Indian experimental weather satellite

SathyabamaSat is a micro experimental weather satellite developed by students and faculty of Sathyabama University, Chennai to collect data on greenhouse gases (water vapor, carbon monoxide, carbon dioxide, methane and hydrogen fluoride). It was launched along with the Cartosat-2C satellite atop PSLV-C34. It was launched June 22, 2016.

==History==
The development of SathyabamaSat was initiated in 2009 when ISRO and Sathyabama University signed a memorandum of understanding to support the design, development and launch of the satellite.
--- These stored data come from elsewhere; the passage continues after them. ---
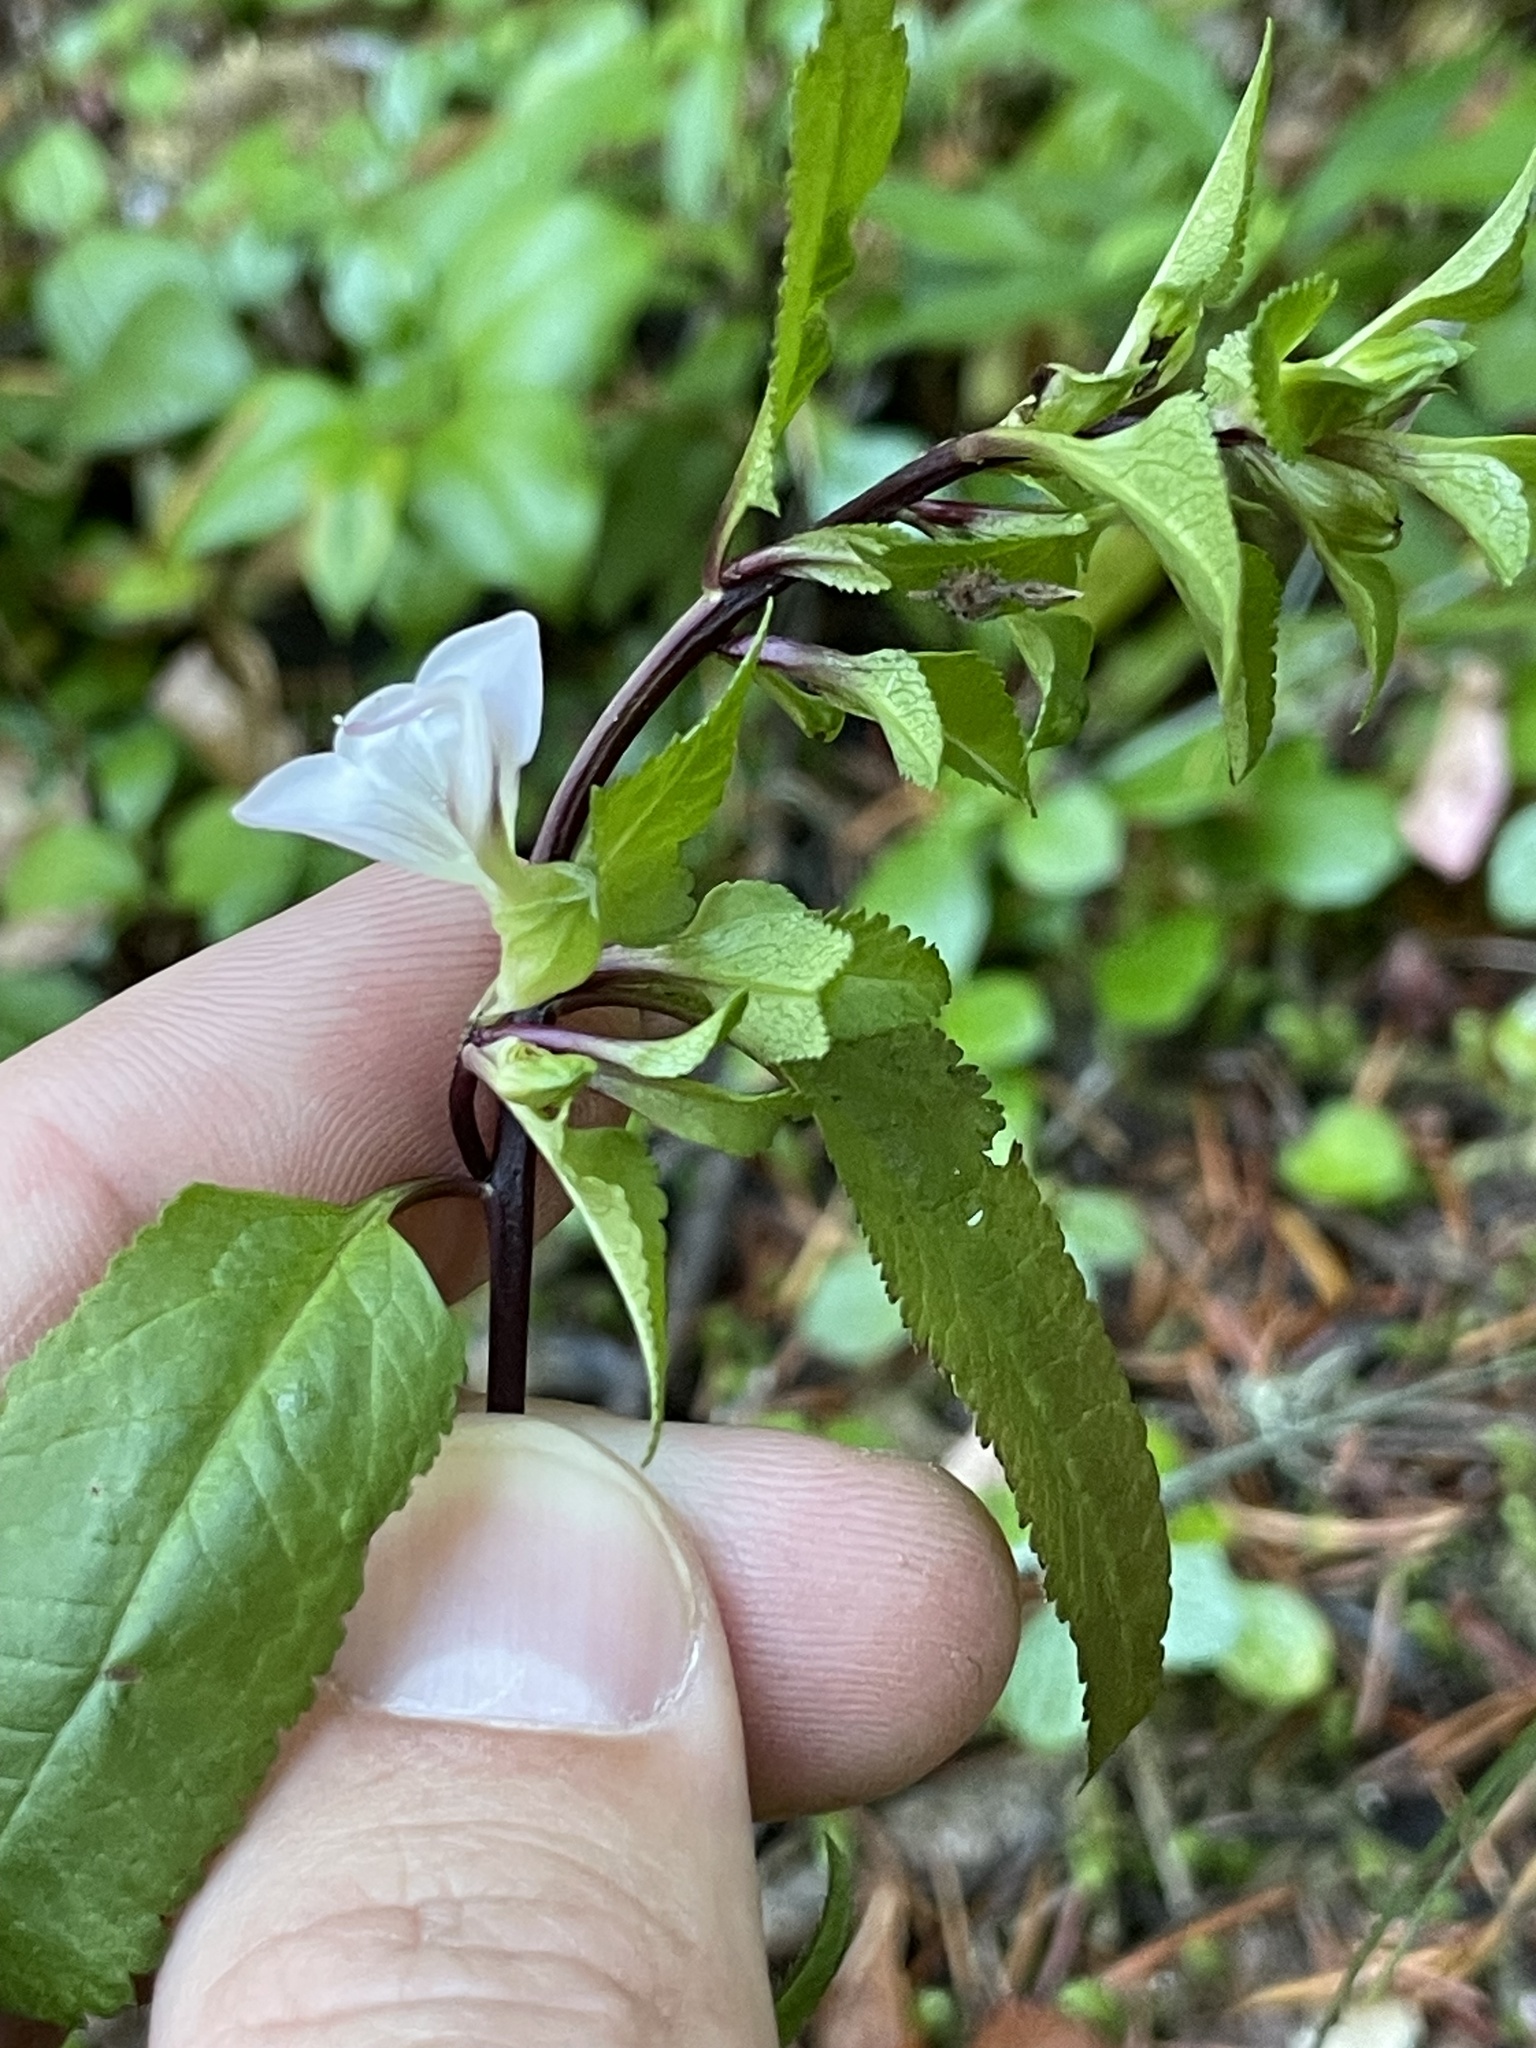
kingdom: Plantae
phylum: Tracheophyta
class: Magnoliopsida
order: Lamiales
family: Orobanchaceae
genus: Pedicularis
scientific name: Pedicularis racemosa
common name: Leafy lousewort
Initially, a space technology centre was established to carry out preliminary studies about the project including advanced research in rocketry, satellites and space applications, the project was carried out with the assistance of ISRO scientists. As per the university, the objective of project was to provide development experience of compact space systems to students.

==Payloads==
The satellite uses ARGUS 1000 IR spectrometer to measure the densities of the green house gases over the region in which it moves. The satellite delivers the data to the On-Board Computer (OBC) for transmission, when it crosses the radio window of ground station, which is being built in Sathyabama University premises, Chennai, India.

==Launch==
The satellite was launched as a piggyback atop Cartosat-2C using PSLV-C34 on June 22, 2016.